Story courtesy of Illumination Magazine
Though it happened over the course of some 30 million years, the “Cambrian Explosion” by all accounts saw an incredible eruption of marine life, an evolutionary outburst that heralded the arrival of almost every creature living on the planet today.
Scientists study life in the Cambrian period by using fossils found in places such as the much-celebrated Burgess Shale, a 500-million-year-old Canadian formation noted for its amazingly preserved specimens. Another fruitful fossil deposit is the Cambrian Shuijingtuo Formation, a mostly limestone fossil bed in China’s Hubei Province.

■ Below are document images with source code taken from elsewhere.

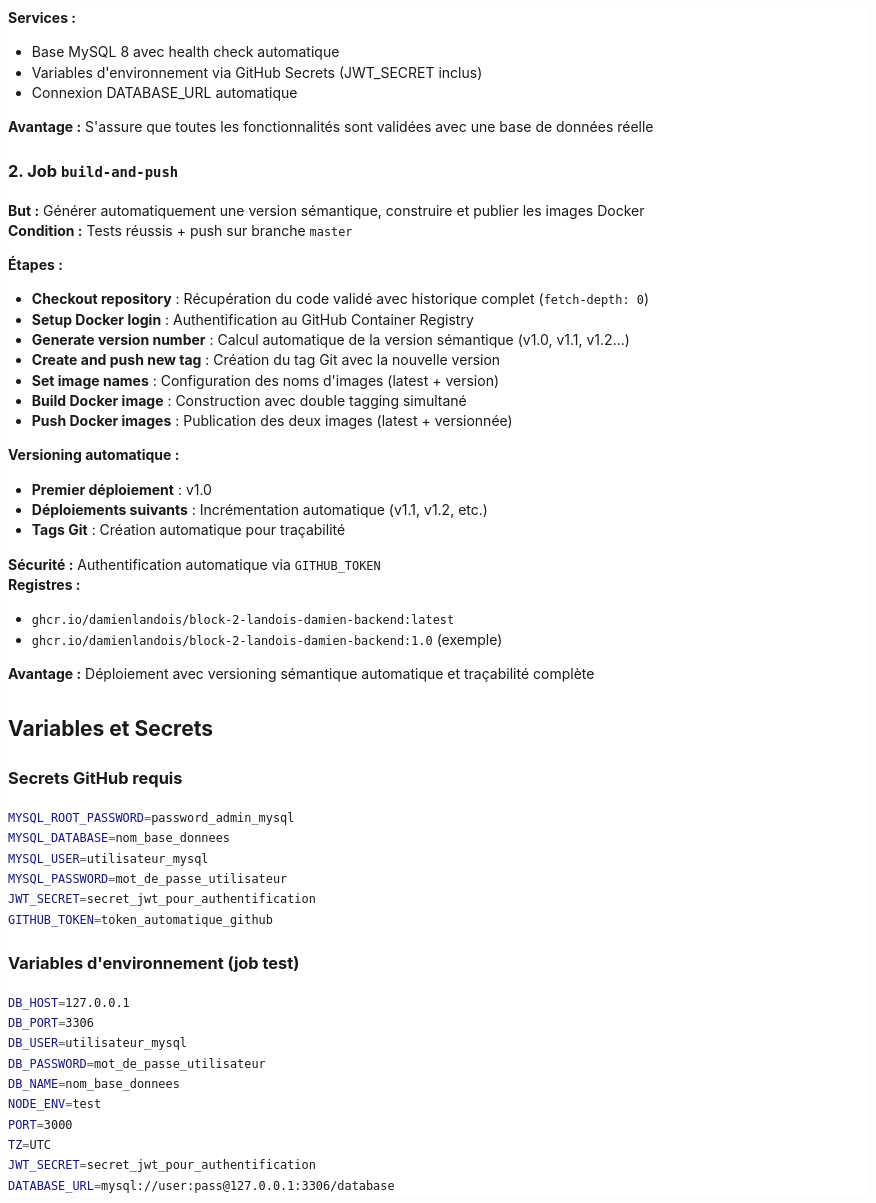 **Services :**
- Base MySQL 8 avec health check automatique
- Variables d'environnement via GitHub Secrets (JWT_SECRET inclus)
- Connexion DATABASE_URL automatique

**Avantage :** S'assure que toutes les fonctionnalités sont validées avec une base de données réelle

### 2. Job `build-and-push`
**But :** Générer automatiquement une version sémantique, construire et publier les images Docker  
**Condition :** Tests réussis + push sur branche `master`

**Étapes :**
- **Checkout repository** : Récupération du code validé avec historique complet (`fetch-depth: 0`)
- **Setup Docker login** : Authentification au GitHub Container Registry
- **Generate version number** : Calcul automatique de la version sémantique (v1.0, v1.1, v1.2...)
- **Create and push new tag** : Création du tag Git avec la nouvelle version
- **Set image names** : Configuration des noms d'images (latest + version)
- **Build Docker image** : Construction avec double tagging simultané
- **Push Docker images** : Publication des deux images (latest + versionnée)

**Versioning automatique :**
- **Premier déploiement** : v1.0
- **Déploiements suivants** : Incrémentation automatique (v1.1, v1.2, etc.)
- **Tags Git** : Création automatique pour traçabilité

**Sécurité :** Authentification automatique via `GITHUB_TOKEN`  
**Registres :** 
- `ghcr.io/damienlandois/block-2-landois-damien-backend:latest`
- `ghcr.io/damienlandois/block-2-landois-damien-backend:1.0` (exemple)

**Avantage :** Déploiement avec versioning sémantique automatique et traçabilité complète

## Variables et Secrets

### Secrets GitHub requis
```bash
MYSQL_ROOT_PASSWORD=password_admin_mysql
MYSQL_DATABASE=nom_base_donnees  
MYSQL_USER=utilisateur_mysql
MYSQL_PASSWORD=mot_de_passe_utilisateur
JWT_SECRET=secret_jwt_pour_authentification
GITHUB_TOKEN=token_automatique_github
```

### Variables d'environnement (job test)
```bash
DB_HOST=127.0.0.1
DB_PORT=3306
DB_USER=utilisateur_mysql
DB_PASSWORD=mot_de_passe_utilisateur
DB_NAME=nom_base_donnees
NODE_ENV=test
PORT=3000
TZ=UTC
JWT_SECRET=secret_jwt_pour_authentification
DATABASE_URL=mysql://user:pass@127.0.0.1:3306/database
```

It was from samples found here that MU researcher Jesse Broce, a Huggins Scholar and doctoral candidate in geological sciences, along with his advisor James Schiffbauer, assistant professor of geological sciences, made a rare discovery — a cache of very old embryos. These “soft-tissue” fossils, the researchers say, could yield important clues about both the origins and the developmental biology of early animals. “Before the Ediacaran and Cambrian Periods, organisms were unicellular and simple,” says Schiffbauer. “The Cambrian Period, which occurred between 540 million and 485 million years ago, ushered in the advent of shells. Over time, shells and exoskeletons can be fossilized, giving scientists clues into how organisms existed millions of years ago. This adaptation provided protection and structural integrity for organisms.”